• _Extracted text_:
-- Opening Marker --

Understanding Solidity Part 3: Virtual Machine

Understanding Solidity Part 3: Virtual Machine


Part 1 and Part 2:

In the previous part we’ve written a Solidity grammar, or at least we’ve written enough to parse our example contract. Today we’ll go one step further and make it actually run by writing our own stack-based virtual machine. If you somehow missed the previous tutorial - you can download the source code from here. This part will involve a lot of Rust, but I’ll gradually introduce new Rust concepts for those who are new to the language so that anyone reading it can follow along. Rust Book

Stack

EVM is a stack based virtual machine. It means that all operations occur on the stack data structure. While queues are FIFO (first in first out), stacks are LIFO (last in first out). If you don’t know what a queue is, you’ve probably been in one.

In essence EVM stack is just an array of unsigned 256bit integers sometimes referred to as words. The stack is limited to 1024 words in total with 32 bytes each, so that’s a limit of 32 MB. Since Rust doesn’t natively support 256bit integers, we’ll use the ethnum crate. Let’s add it to our dependency:

[dependencies]
ethnum = "1.3.2"

Create a new module tinyvm.rs inside our src/ folder and import the U256 type as well as types from our grammar:

use ethnum::U256;
use crate::solidity::grammar::*;

And our newly created module to our main.rs:

pub mod solidity;
pub mod tinyvm; // <--- Add this
use crate::tinyvm::*; // <--- Add this

Now go back to our newly created tinyvm.rs module and declare a struct that will hold our stack:

pub struct Stack {
    stackarr: [U256; 1024],
    top: usize,
}

All we need now is to implement some of the most common stack operations, like push, pop and swap, as all stacks share those in common. EVM in particular has multiple push operations, 32 in fact, but since we’re dealing with booleans we won’t need the entire range of opcodes and just need push1 and push for now.

-- Closing Marker --

• _Material shown_:

-- Opening Marker --

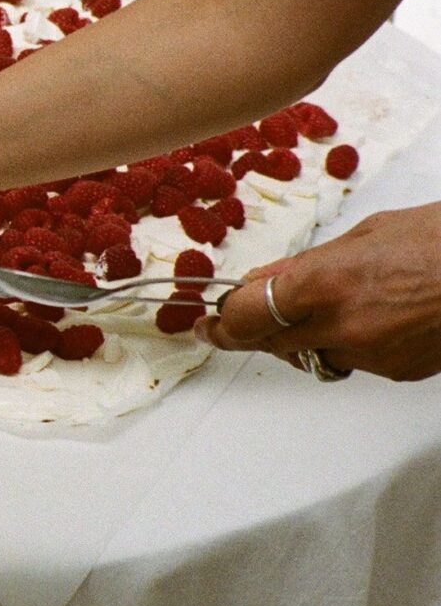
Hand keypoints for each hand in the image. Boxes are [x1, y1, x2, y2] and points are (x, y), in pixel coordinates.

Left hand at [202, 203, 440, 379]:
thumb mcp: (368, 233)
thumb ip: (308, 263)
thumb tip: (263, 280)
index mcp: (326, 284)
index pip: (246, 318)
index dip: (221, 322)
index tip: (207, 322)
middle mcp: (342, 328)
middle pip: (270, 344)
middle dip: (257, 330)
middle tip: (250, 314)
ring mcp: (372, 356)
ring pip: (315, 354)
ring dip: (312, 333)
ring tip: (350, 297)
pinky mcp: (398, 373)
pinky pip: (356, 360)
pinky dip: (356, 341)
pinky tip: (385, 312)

-- Closing Marker --
-- Opening Marker --

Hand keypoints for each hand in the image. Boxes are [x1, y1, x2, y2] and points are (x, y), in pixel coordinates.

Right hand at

-- Closing Marker --
-- Opening Marker --

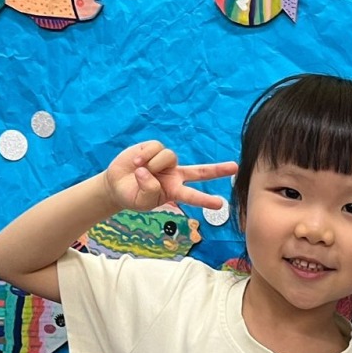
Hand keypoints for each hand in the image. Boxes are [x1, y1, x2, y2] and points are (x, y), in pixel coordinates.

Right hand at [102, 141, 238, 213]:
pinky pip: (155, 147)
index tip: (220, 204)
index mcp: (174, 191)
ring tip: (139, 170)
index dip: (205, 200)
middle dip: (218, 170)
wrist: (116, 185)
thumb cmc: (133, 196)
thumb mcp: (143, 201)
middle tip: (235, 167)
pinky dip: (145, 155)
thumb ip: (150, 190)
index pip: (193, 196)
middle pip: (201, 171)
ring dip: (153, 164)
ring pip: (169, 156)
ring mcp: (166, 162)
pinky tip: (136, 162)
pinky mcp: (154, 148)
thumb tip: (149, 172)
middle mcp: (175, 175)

-- Closing Marker --

• _Directions_:
a) Rewrite the paragraph of the Solidity virtual machine tutorial that begins "All we need now is to implement" as a short bulleted list that keeps its main facts.
b) Write a continuation of the Solidity virtual machine tutorial, picking up after its last sentence.

• _Written responses_:
a)
- Implement the most common stack operations, such as push, pop and swap, which all stacks share.
- The EVM has 32 push operations.
- Because the tutorial deals with booleans, it needs only push1 and push for now.

b)
impl Stack {
    pub fn new() -> Self {
        Self {
            stackarr: [U256::ZERO; 1024],
            top: 0,
        }
    }

    pub fn push32(&mut self, value: U256) {
        if self.top < 1024 {
            self.stackarr[self.top] = value;
            self.top += 1;
        }
    }

    pub fn push1(&mut self, value: u8) {
        self.push32(U256::from(value));
    }

    pub fn pop(&mut self) -> Option<U256> {
        if self.top == 0 {
            None
        } else {
            self.top -= 1;
            Some(self.stackarr[self.top])
        }   //no semicolon in Rust means this expression is returned, 
            //and it will return either None or Some() depending on the condition
    }

    pub fn swap(&mut self) {
        self.stackarr.swap(self.top - 1, self.top - 2);
    }
}

Note Rust doesn’t have inheritance or prototypes like in other object oriented programming languages. Instead it has traits that allow us to extend functionality of any type, including built-in ones. Also note the lack of semicolons and lack of return keyword, as in Rust you don’t need to explicitly return a value from a function.

Both push and pop are pretty self explanatory. push adds one element on top of the stack while pop removes the top most element of the stack. swap swaps the two top most elements.

EVM has over 140 opcodes, but in order to run our little contract we’d only need a small subset of those. Let’s also declare some of the OPcodes we’re actually going to use:

#[derive(Debug, Clone)]
pub enum OP {
    PUSH32(U256),
    PUSH1(u8),
    POP,
    DUP1,
    SWAP1,
    SLOAD,
    SSTORE,
    ISZERO,
    RETURN,
}

Storage

In order to store state variables we need contract storage. It’s simply an array of unsigned 256bit integers where each state variable is stored in a separate slot, so our state variable would be stored at slot 0 (or index 0).

#[derive(Debug, Clone, Default)]
pub struct ContractStorage {
    slots: Vec<U256>,
}

SLOAD and SSTORE OPcodes will be used to read and write to this storage.

Tiny Virtual Machine

A virtual machine is something that steps through each OPcode and evaluates them. Our VM just needs a stack, a program to execute, a program counter and calldata. Calldata is an immutable storage type that contains the function name and arguments passed to that function as raw bytes, where the first 4 bytes are the function signature. For now we’re going to assume that our calldata only contains function signature.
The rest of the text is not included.